Lou Harrison in 1940

The San Francisco Bay area, where Harrison grew up, was the center of an arts renaissance during the Great Depression, as federal and other support nourished a thriving counterculture. The 20-year-old Harrison soon got a job composing for theater and dance at Mills College in Oakland, where he would be called upon to provide new works at a rate that astonished his good friend and fellow experimenter John Cage. Encouraged by Cowell, Harrison used these productions to try out new ideas in melody, modes, rhythm, and percussion. Percussion music especially attracted Harrison and Cage, for whom it became at once a source of new sounds and a way to get their music played without having to depend on the conservative classical music establishment. Together, they scoured hardware stores, Chinatown shops, and junkyards to build up a shared orchestra to use both in their dance scores and a groundbreaking series of percussion-only concerts.

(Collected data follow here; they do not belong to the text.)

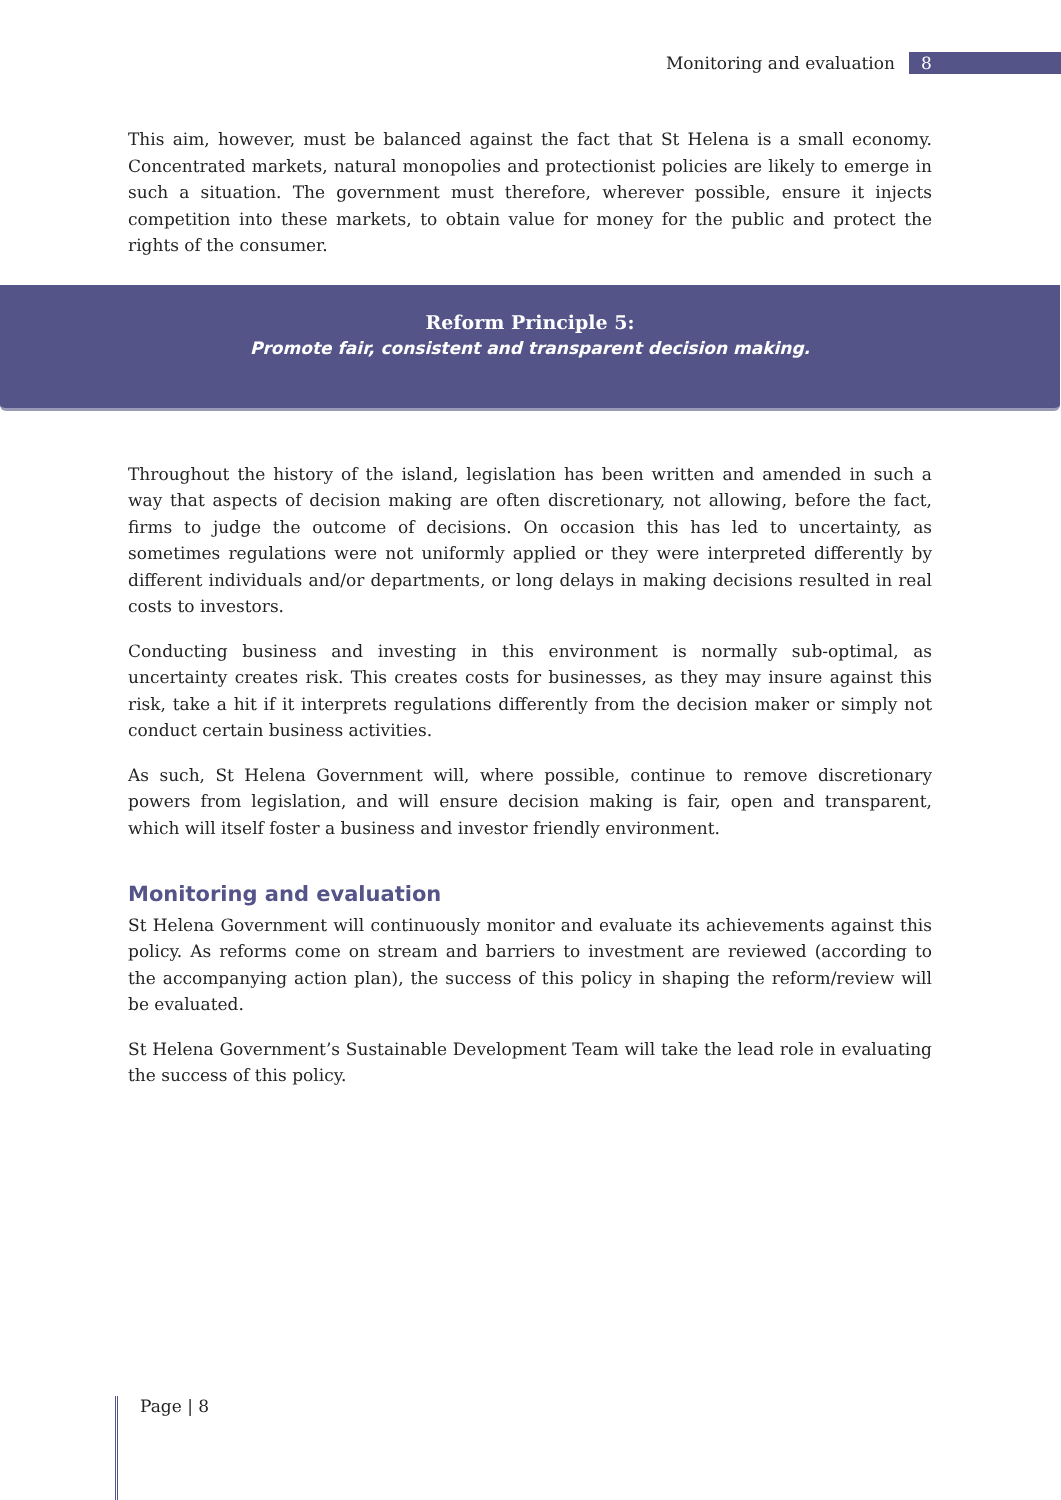Monitoring and evaluation 8
This aim, however, must be balanced against the fact that St Helena is a small economy. Concentrated markets, natural monopolies and protectionist policies are likely to emerge in such a situation. The government must therefore, wherever possible, ensure it injects competition into these markets, to obtain value for money for the public and protect the rights of the consumer.
Reform Principle 5:
Promote fair, consistent and transparent decision making.
Throughout the history of the island, legislation has been written and amended in such a way that aspects of decision making are often discretionary, not allowing, before the fact, firms to judge the outcome of decisions. On occasion this has led to uncertainty, as sometimes regulations were not uniformly applied or they were interpreted differently by different individuals and/or departments, or long delays in making decisions resulted in real costs to investors.
Conducting business and investing in this environment is normally sub-optimal, as uncertainty creates risk. This creates costs for businesses, as they may insure against this risk, take a hit if it interprets regulations differently from the decision maker or simply not conduct certain business activities.
As such, St Helena Government will, where possible, continue to remove discretionary powers from legislation, and will ensure decision making is fair, open and transparent, which will itself foster a business and investor friendly environment.
Monitoring and evaluation
St Helena Government will continuously monitor and evaluate its achievements against this policy. As reforms come on stream and barriers to investment are reviewed (according to the accompanying action plan), the success of this policy in shaping the reform/review will be evaluated.
St Helena Government’s Sustainable Development Team will take the lead role in evaluating the success of this policy.
Page | 8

Lou Harrison (playing gong) and John Cage with their percussion ensemble in 1940

The April 4 concert at Tuesdays@Monk Space will give a rare opportunity to hear some of these pioneering works alongside his more familiar late works. One of Harrison’s favorite setups was a solo melodic instrument paired with a percussion ensemble, and his First Concerto is one of his earliest such works. Henry Cowell had taught Harrison how to make melodies through the manipulations of a small number of short melodic fragments, which Harrison called “melodicles,” not as in traditional classical music, motives enslaved to harmonic progressions and hierarchical phrase structures, but as tesselae transposed, inverted, reversed, and freely combined into an entrancing mosaic floating atop propulsive percussion.

Louise Kloepper in 1938

A more elaborate work with the same instrumentation, Omnipotent Chair from 1940, is a score Harrison wrote for Mills College choreographer Louise Kloepper, and LA’s Varied Trio ensemble will now present the piece for the first time since its 1940 premiere. It features Harrison’s usual colorful collection of unusual sounds, including those from flower pots, elephant bells, and a string bass played as a percussion instrument.

Varied Trio: Shalini Vijayan – violin, Aron Kallay – piano, Yuri Inoo – percussion

Another source of inspiration for the young Lou Harrison was the Depression-era enthusiasm for regionalism in the arts, which had already touched composers such as Cowell, Aaron Copland, and Harrison’s later friend, Virgil Thomson. Harrison’s Rangesong and Jig from his Usonian Set more specifically references Frank Lloyd Wright’s term of populist idealism. Bay Area pianist and Harrison specialist Sarah Cahill unearthed this engaging work at Harrison’s archive at UC Santa Cruz and has given it new life for the first time since its premiere in 1939.

Sarah Cahill

In 1942, feeling that he had outgrown San Francisco’s art community and wanting to begin a career freed from constant works for dance, Harrison moved to Los Angeles, where he talked his way into a UCLA composition class with the fearsome avatar of atonality himself, Arnold Schoenberg. Cage had warned Harrison with stories of Schoenberg’s harshness, and others told him that the master refused to look at any student experiments with “his” system of twelve-tone composition. Regardless, Harrison embarked on a twelve-tone piano suite but soon became hopelessly lost in thickets of complexity in his neo-medieval “Conductus” movement. With some trepidation, he brought the movement to class and was relieved when Schoenberg not only did not throw him out but instantly saw where the young composer had gone wrong. “Thin out! Less! Thin! Thinner!” Schoenberg insisted, showing him how to restructure the movement, cutting away all but the salient. This movement, performed on April 4 also by Cahill, would be a landmark in Harrison’s evolving style.

The virtues of clarity and simplicity echo throughout the rest of his career, and this concert will also feature late works, including his entrancing Varied Trio, the namesake of the LA ensemble, and his Summerfield Set, a keyboard suite that still echoes with reverberations of the young Californian’s music four decades earlier.